Осенью 1904 года у младшего поколения Стивенов начиналась новая, независимая, самостоятельная жизнь. Теперь их мечты не находились «в подчинении у прошлого». Они больше не отставали от века – они опережали его.
Глава третья
Гордон-сквер 46
Дом, куда в октябре 1904 года переехали Стивены, Вирджинии, оказавшейся в нем лишь два с половиной месяца спустя, показался поначалу холодным, мрачным, неуютным. Постепенно, однако, как это обычно бывает, она ощутила и преимущества нового места жительства. Верно, в Блумсбери было гораздо больше шума, чем в «сельском» Кенсингтоне, зато было проведено электричество, да и места в доме на Гордон-сквер было куда больше. У Вирджинии была теперь своя большая комната на самом верху, «необычайно чистая и пустая», где она, переехав, целыми днями раскладывала книги, передвигала мебель, вставила в рамки и повесила на стену рукописи отца, а также письмо ему от Джордж Элиот и стихотворение Лоуэлла. В холле сёстры развесили портреты родителей кисти Уоттса, фотографии Теннисона, Мередита, Браунинга, которых снимала Маргарет Кэмерон.

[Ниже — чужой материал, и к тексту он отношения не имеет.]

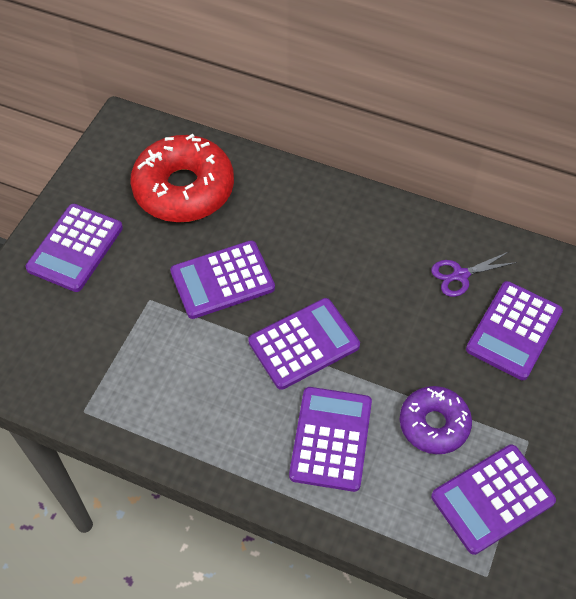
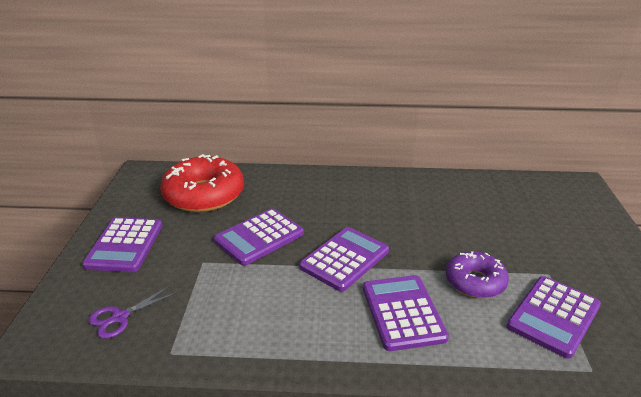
camera: 20 degrees left, 25 degrees down
purple scissors [431,252,517,297] -> purple scissors moved to [88,286,176,339]
purple calculator [466,281,563,380] -> none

Вирджиния обустраивала свое жилье и «осваивала территорию» – «исхаживала улицы» (“haunted streets”), как она это называла. Едва ли кто из известных английских писателей исходил Лондон так, как Вирджиния, – и в этом смысле она тоже дочь своего отца. «Больше всего на свете люблю смотреть по сторонам», – неизменно повторяла она. Смотреть по сторонам и размышлять – в городе это ей удавалось лучше, чем в сельской тиши.

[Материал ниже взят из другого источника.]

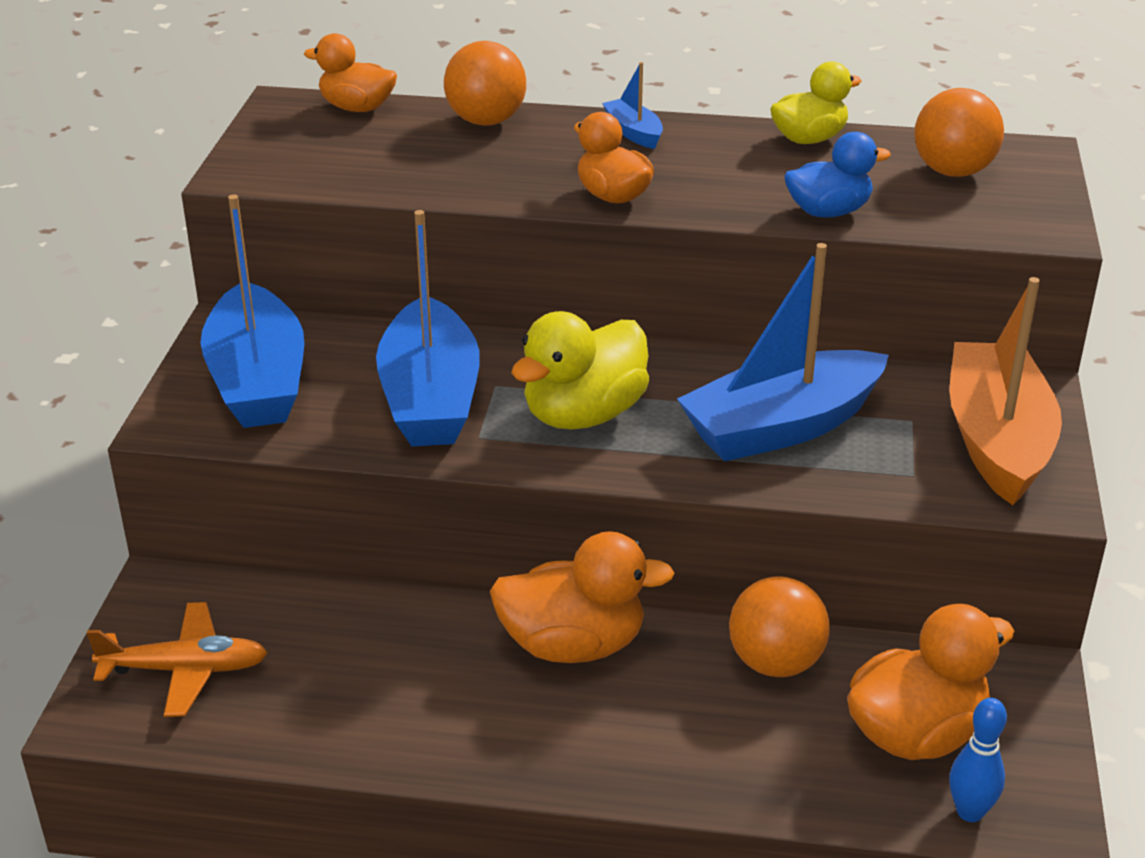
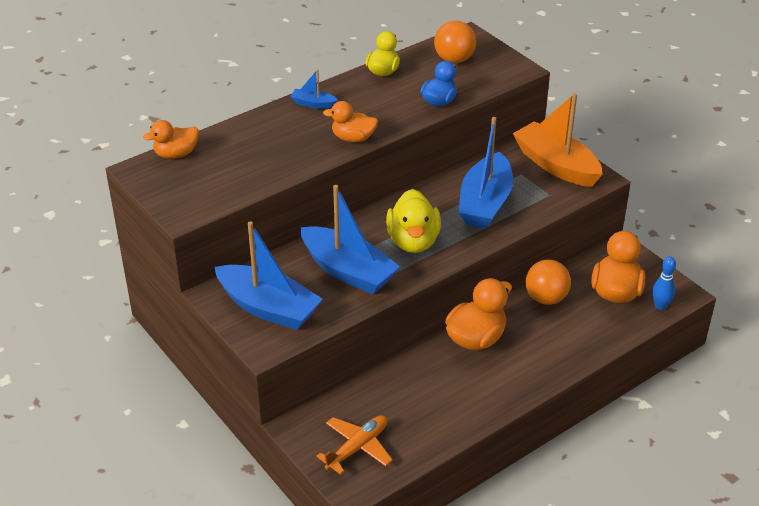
camera: 45 degrees left, 5 degrees up
orange ball [444,41,526,126] -> none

«По сумрачным улицам Холборна и Блумсбери, – напишет она в дневнике лет десять спустя, – могу бродить часами. Везде смятение, разор, беготня… Только на оживленных улицах могу предаваться тому, что принято называть “мыслительным процессом”» [15] .
15
Из дневников. Запись от 6 января 1915 года.

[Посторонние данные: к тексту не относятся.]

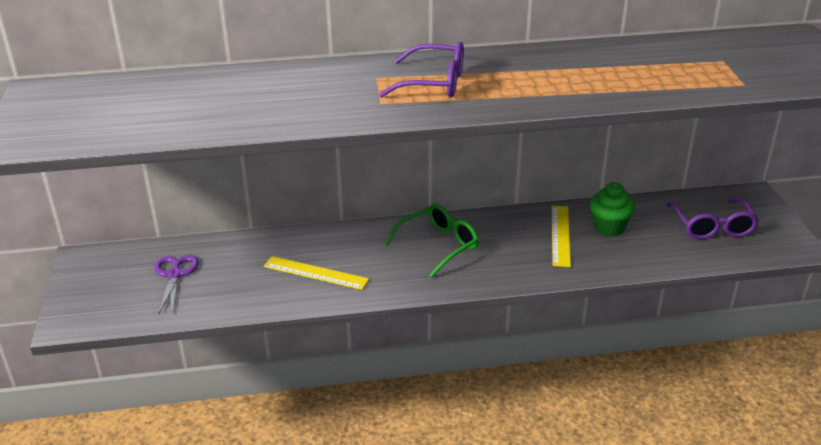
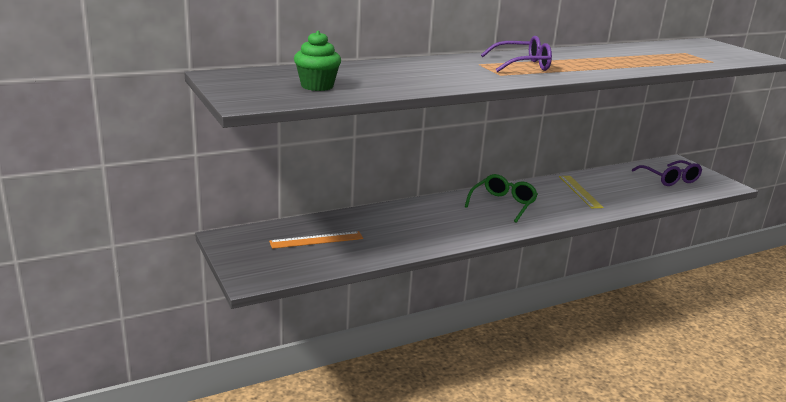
camera: 20 degrees left, 10 degrees down
purple scissors [155,255,199,314] -> orange ruler [269,231,363,249]
yellow ruler [264,256,369,290] -> none
green cupcake [589,182,635,236] -> green cupcake moved to [294,31,341,91]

Блумсбери в те годы никак нельзя было назвать лучшим местом в Лондоне, а Гордон-сквер 46 – лучшим местом в Блумсбери: Фицрой-сквер смотрелся элегантнее, Рассел-сквер, Мекленбург-сквер и Бедфорд-сквер – уютнее. И всё же Стивены сразу полюбили свой новый дом: у него, помимо отсутствия «скелетов в шкафу», было немало преимуществ, которые Вирджиния Вулф в «Старом Блумсбери» подробно описывает и для которых находит, как всегда, точные и в то же время неожиданные, поэтические образы:
«В конце 1904 года мне казалось, что лучшего, более прекрасного, более романтичного места не сыскать в целом свете. Начнем с потрясающей перемены: ты стоишь у окна гостиной и перед тобой деревья; у одного ветви заброшены вверх, а листья падают дождем вниз; у другого кора отливает после дождя, как шкура морского котика… После густого плюшевого сумрака Гайд-парк-гейт новое место поражало воздухом и светом. Предметы, которые ты никогда до этого толком не видел – картины Уоттса, голландское бюро, голубой фарфор, – впервые заиграли в гостиной на Гордон-сквер».